Transcribe exactly, and only, the lines from the one with "Бензин в кредит" through the end of the records below, including both of those lines. Skip all pictures.
════════
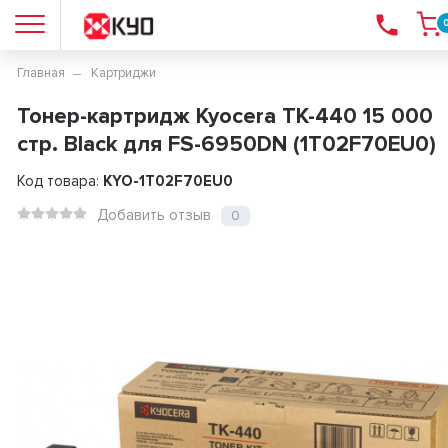
Главная
Картриджи
Тонер-картридж Kyocera TK-440 15 000
стр. Black для FS-6950DN (1T02F70EU0)
Код товара:
KYO-1T02F70EU0
Добавить отзыв
0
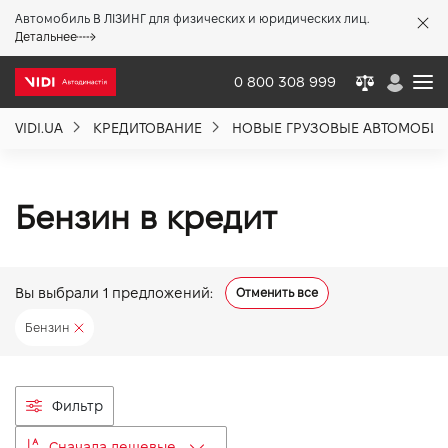
Автомобиль В ЛІЗИНГ для физических и юридических лиц.
X
Детальнее
0 800 308 999
VIDI.UA
КРЕДИТОВАНИЕ
НОВЫЕ ГРУЗОВЫЕ АВТОМОБИ
О компании
Акции %
Бензин в кредит
Новости
Вы выбрали
1
предложений:
Отменить все
Бензин
Политика качества
Вакансии
Фильтр
Сначала дешевые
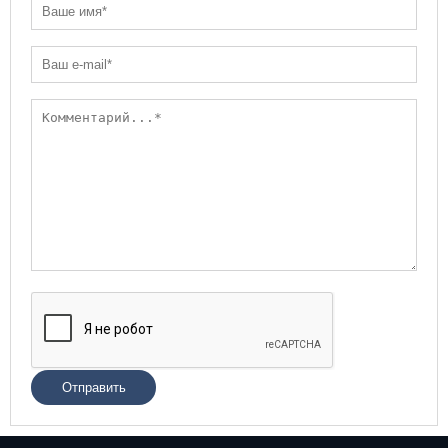
Отправить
════════
» **TASK OUTPUT**
Бензин в кредит
Новости
Вы выбрали
1
предложений:
Отменить все
Бензин
Политика качества
Вакансии
Фильтр
Сначала дешевые
Отправить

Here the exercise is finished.